• Your assignment: Write every line of the material again exactly, with no pictures in the copy.

• Input data:
=-=-=
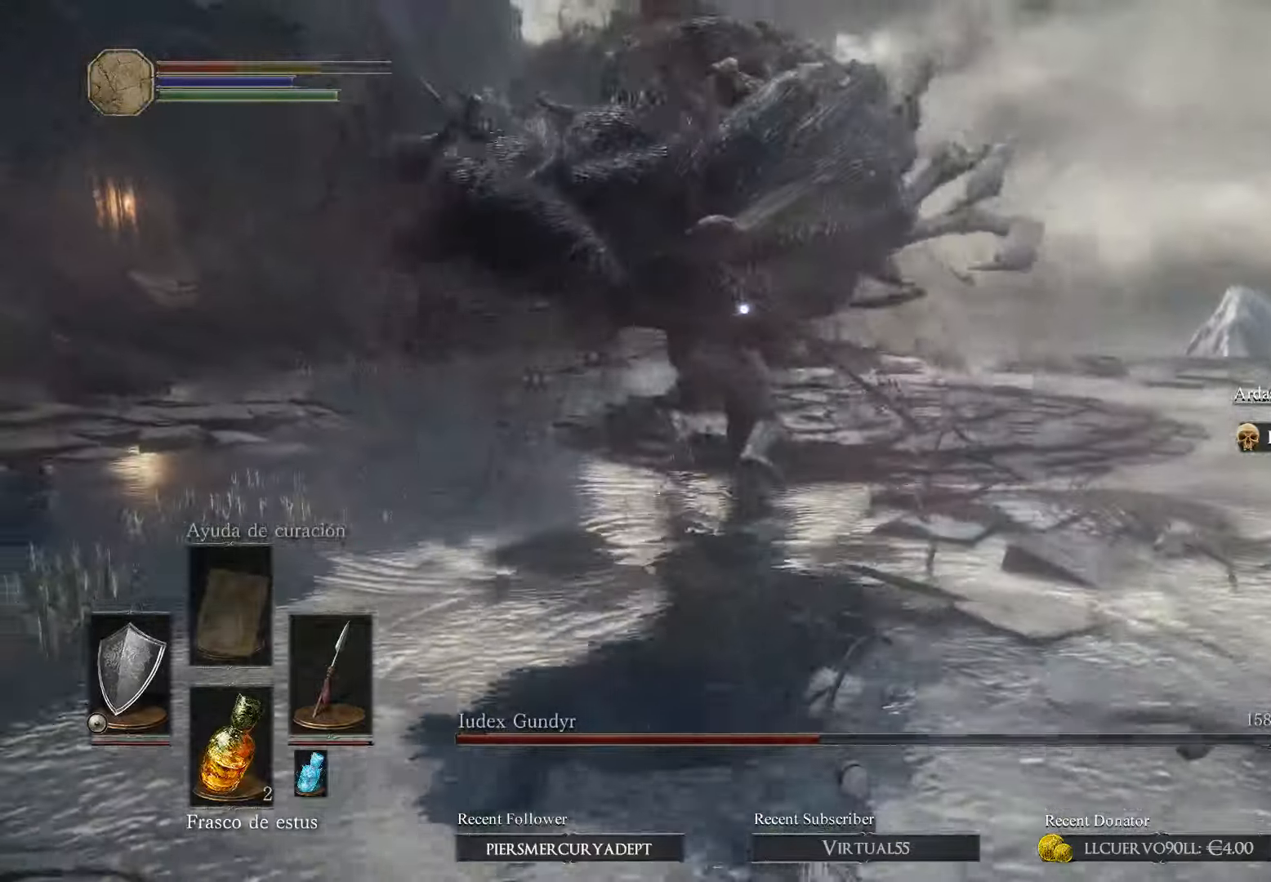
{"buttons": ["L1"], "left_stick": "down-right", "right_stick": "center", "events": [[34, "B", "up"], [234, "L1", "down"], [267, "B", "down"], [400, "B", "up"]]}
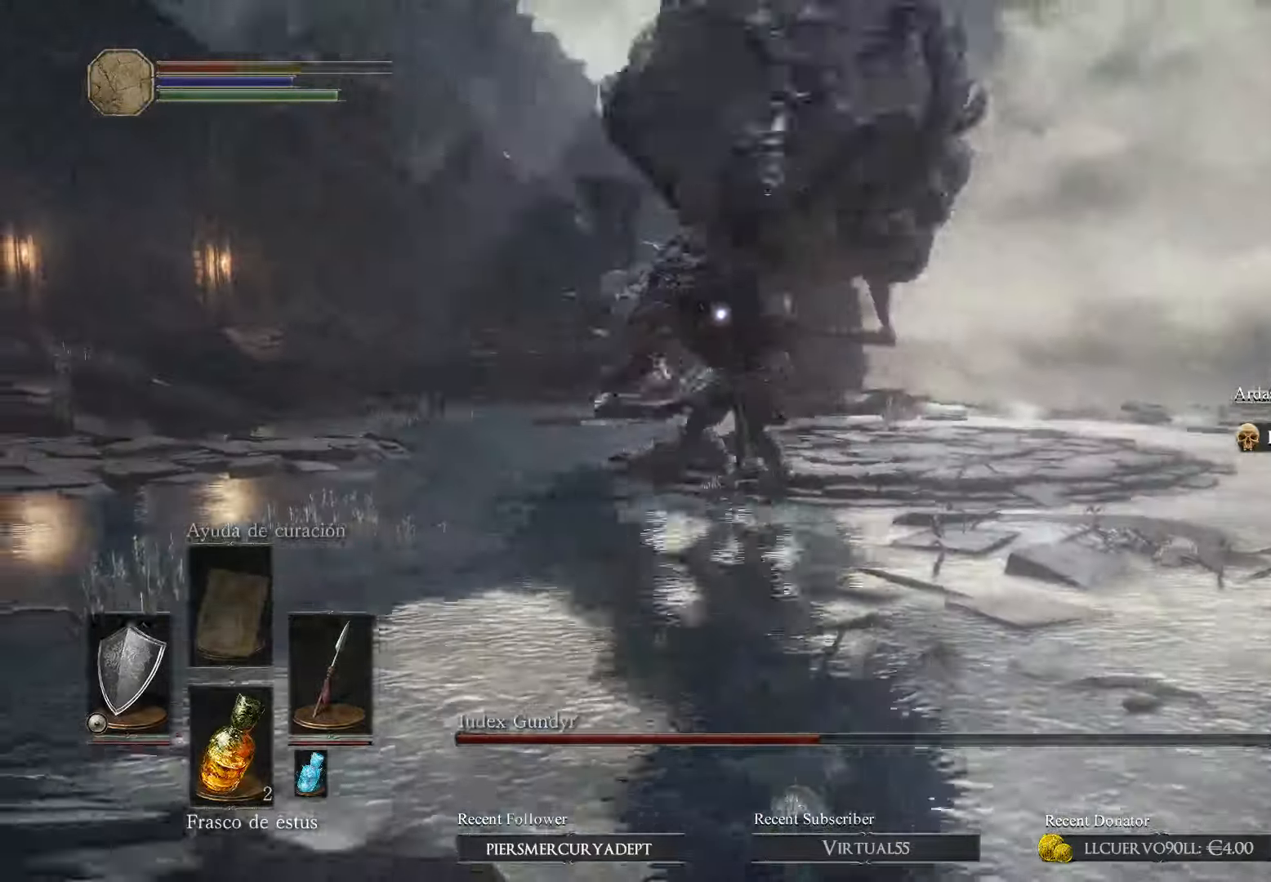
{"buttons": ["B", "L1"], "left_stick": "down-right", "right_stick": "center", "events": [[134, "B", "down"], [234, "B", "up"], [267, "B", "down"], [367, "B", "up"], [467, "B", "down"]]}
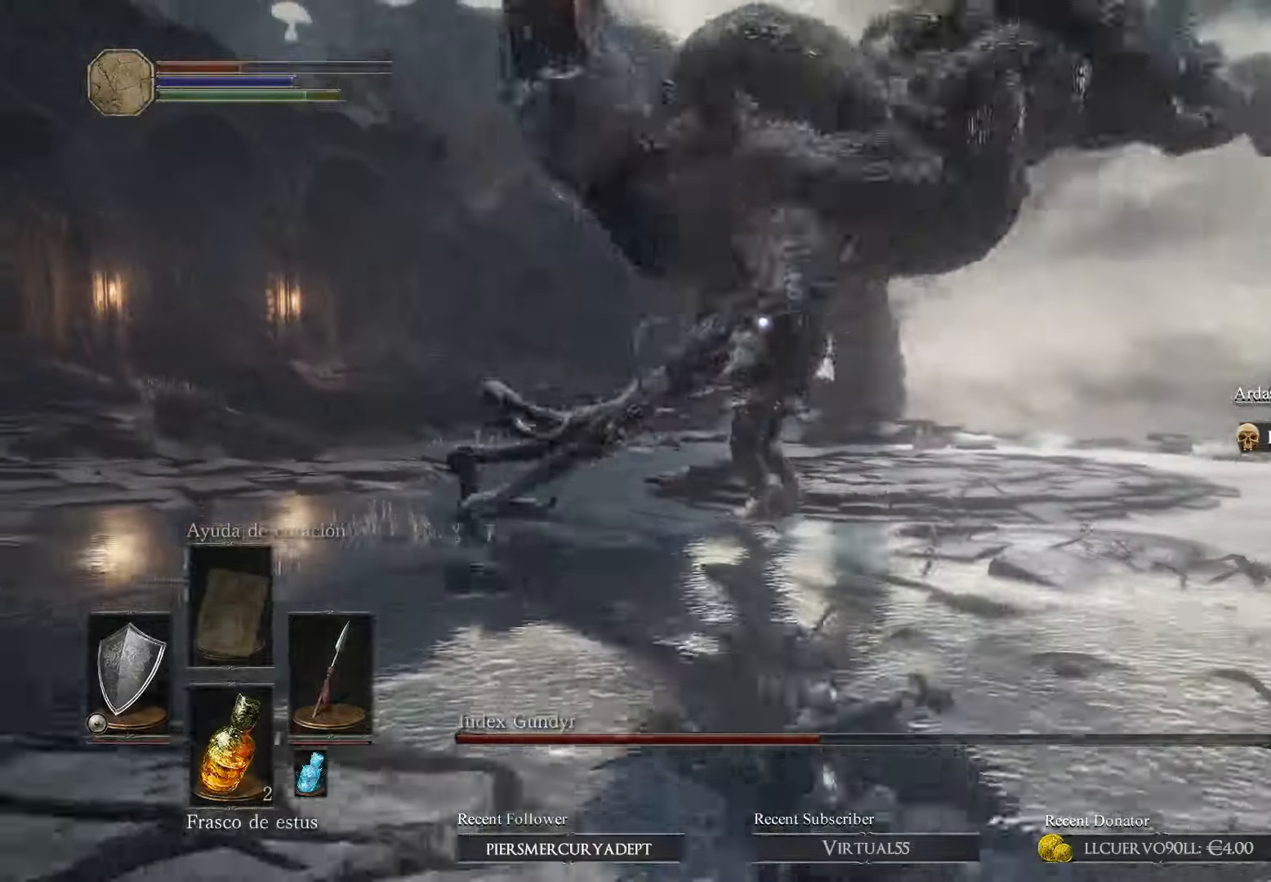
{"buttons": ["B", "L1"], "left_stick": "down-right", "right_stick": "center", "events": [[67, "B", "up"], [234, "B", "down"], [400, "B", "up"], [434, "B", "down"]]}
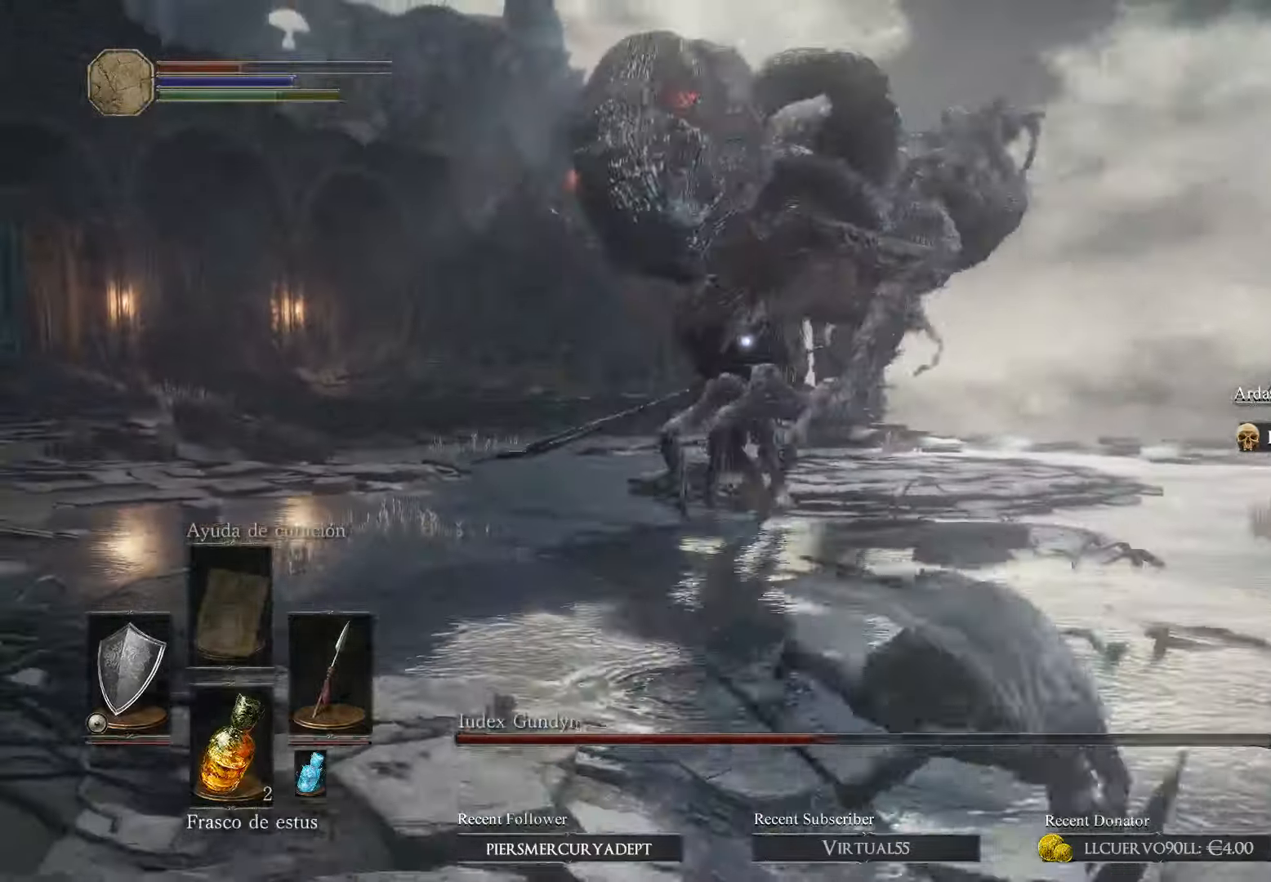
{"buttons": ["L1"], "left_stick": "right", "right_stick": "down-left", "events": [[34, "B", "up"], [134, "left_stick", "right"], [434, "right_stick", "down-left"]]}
=-=-=
• Response to the exercise:
{"buttons": ["L1"], "left_stick": "down-right", "right_stick": "center", "events": [[34, "B", "up"], [234, "L1", "down"], [267, "B", "down"], [400, "B", "up"]]}
{"buttons": ["B", "L1"], "left_stick": "down-right", "right_stick": "center", "events": [[134, "B", "down"], [234, "B", "up"], [267, "B", "down"], [367, "B", "up"], [467, "B", "down"]]}
{"buttons": ["B", "L1"], "left_stick": "down-right", "right_stick": "center", "events": [[67, "B", "up"], [234, "B", "down"], [400, "B", "up"], [434, "B", "down"]]}
{"buttons": ["L1"], "left_stick": "right", "right_stick": "down-left", "events": [[34, "B", "up"], [134, "left_stick", "right"], [434, "right_stick", "down-left"]]}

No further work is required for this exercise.